An older brother once asked,

“What will you do with it once it’s done?”
I smiled and said,

“I don’t know. But I’ll keep building until I can’t anymore.”
Maybe it was because of the pandemic — the chaos, the isolation — or maybe it was because I had nothing left to lose. Either way, I started Giao Vặt Tam Kỳ, a small local delivery page.

It wasn’t a startup. It was survival.

I still remember sitting alone after a long day of deliveries, eating a small watermelon under a dim yellow light. The sweetness of that fruit tasted like defiance — proof that I was still alive, still trying.

Nietzsche once wrote:

“He who has a why to live can bear almost any how.”
That quote became my anchor. My why.


The First Website Project

After six months of building my Golang foundation, a younger friend asked me:

“Hey Quốc, do you know anyone who builds websites?”
I laughed and said,

“You’re looking at him.”
That was the start of my first client project — built on top of my own early platform, which, at the time, only had a rough DNS system and a Dynamic Template engine.

That one small project gave me a lifeline. I could finally quit being a shipper and return fully to what I loved most — coding.

In the early days, there were no customers, no team, no capital. I had to figure out how to survive online.

One day, I asked my mentor:

“If I could build multiple websites at once, what should I do with that ability?”
He said:

“Try making money online.”
Simple advice. But it sparked something new.


Samdy: A Big Experiment

With my growing skills, I decided to build a price comparison platform — and called it Samdy.

The goal was to compare products across e-commerce sites. After months of grinding, I managed to get real traction — thousands of visits, affiliate clicks, data syncs. For a brief moment, Samdy was one of the most visited comparison sites in my niche.

But the dream didn’t last long.

The server bills kept rising, and I couldn’t afford to maintain it. Watching Samdy fall was painful — but it was also a priceless lesson in burn rate and reality.


The Journey Didn’t End There

Samdy’s failure didn’t stop me.

I pivoted into affiliate marketing, ads experiments, and micro-campaigns — testing, learning, and slowly earning from scratch.

It worked for a while. I made money. But deep down, I knew affiliate work was temporary — not ownership, not independence.

I needed to build something truly mine.


The Dream of Technological Independence

From 2020 to 2025 — five years filled with failure, learning, and quiet persistence — one dream has never faded:

The dream of technological independence.
Today, I proudly call myself a Golang Indie Hacker — an independent developer building my own path, one product at a time.

Right now, I’m working on my first major product:

a link shortener and QR code generator that tracks analytics.

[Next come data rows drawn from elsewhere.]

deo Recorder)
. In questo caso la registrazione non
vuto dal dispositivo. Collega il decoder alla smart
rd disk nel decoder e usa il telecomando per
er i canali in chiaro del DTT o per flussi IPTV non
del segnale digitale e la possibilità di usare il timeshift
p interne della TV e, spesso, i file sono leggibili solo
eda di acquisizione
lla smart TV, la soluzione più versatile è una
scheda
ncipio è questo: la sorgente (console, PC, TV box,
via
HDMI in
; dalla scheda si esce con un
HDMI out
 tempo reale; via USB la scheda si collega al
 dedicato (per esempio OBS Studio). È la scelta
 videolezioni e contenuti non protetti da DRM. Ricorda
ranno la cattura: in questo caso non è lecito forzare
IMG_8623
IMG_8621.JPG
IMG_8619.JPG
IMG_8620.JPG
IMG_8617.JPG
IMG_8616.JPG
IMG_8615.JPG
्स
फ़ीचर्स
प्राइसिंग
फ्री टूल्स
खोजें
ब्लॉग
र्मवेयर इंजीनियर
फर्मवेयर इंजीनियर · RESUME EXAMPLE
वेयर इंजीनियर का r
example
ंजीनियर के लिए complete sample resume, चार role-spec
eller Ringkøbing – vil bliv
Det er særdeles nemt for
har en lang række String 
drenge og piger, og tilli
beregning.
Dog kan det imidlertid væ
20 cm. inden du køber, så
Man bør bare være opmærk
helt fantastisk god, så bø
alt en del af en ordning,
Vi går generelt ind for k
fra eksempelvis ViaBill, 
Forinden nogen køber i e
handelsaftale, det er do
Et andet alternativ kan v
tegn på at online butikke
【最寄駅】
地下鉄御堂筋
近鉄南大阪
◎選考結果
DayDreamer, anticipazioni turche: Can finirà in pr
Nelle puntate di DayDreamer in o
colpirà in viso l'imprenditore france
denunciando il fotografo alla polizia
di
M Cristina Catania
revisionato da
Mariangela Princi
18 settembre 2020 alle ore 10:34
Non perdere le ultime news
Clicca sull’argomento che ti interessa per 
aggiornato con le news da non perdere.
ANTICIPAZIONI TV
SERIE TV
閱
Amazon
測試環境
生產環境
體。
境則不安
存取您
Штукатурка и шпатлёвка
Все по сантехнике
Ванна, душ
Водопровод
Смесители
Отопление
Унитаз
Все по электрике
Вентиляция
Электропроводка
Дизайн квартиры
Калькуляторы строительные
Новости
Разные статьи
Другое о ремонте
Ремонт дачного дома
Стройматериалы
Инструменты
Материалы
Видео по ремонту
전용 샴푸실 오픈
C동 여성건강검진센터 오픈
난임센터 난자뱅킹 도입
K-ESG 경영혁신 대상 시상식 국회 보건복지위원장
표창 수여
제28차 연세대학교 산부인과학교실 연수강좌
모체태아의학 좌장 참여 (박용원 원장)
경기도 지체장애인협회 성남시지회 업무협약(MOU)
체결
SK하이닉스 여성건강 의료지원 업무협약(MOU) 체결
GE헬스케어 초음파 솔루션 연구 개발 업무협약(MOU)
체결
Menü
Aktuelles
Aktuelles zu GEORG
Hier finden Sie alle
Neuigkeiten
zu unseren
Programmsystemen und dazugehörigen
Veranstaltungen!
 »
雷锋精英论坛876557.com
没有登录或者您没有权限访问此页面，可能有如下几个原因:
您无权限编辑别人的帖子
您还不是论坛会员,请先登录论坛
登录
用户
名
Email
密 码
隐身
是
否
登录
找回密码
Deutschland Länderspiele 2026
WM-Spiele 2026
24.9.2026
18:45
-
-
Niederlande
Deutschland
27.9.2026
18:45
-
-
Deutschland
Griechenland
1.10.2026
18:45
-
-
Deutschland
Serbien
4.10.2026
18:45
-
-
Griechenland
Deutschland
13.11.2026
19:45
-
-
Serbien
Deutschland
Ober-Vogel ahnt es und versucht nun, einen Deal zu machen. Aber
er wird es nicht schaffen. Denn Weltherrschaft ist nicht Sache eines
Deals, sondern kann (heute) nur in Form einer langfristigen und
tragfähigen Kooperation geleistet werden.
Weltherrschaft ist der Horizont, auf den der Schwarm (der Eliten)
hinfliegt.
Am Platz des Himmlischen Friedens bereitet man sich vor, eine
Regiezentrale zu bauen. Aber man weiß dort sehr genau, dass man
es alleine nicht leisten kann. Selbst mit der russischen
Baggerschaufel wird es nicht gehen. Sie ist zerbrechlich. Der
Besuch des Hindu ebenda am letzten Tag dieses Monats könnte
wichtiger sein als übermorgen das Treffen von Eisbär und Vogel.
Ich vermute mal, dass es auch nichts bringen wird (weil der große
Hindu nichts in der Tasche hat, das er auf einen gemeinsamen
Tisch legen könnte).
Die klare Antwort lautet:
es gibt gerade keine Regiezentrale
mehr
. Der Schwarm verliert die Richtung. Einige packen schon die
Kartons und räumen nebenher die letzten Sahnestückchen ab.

It’s not just a tool — it’s a stepping stone.

A small piece of a much bigger dream: to build a SaaS ecosystem that serves real users, built entirely with my hands.


I’m still that small fish, swimming upstream, chasing sunlight through rough waters.

But I believe in the current.

Someday, my dream of technological independence will come true.

Until then, I’ll keep writing my story — line by line, code by code, dream by dream.

And when the day comes,

the cactus will bloom under the right sun.

Happiness, too, is waiting — somewhere along the way.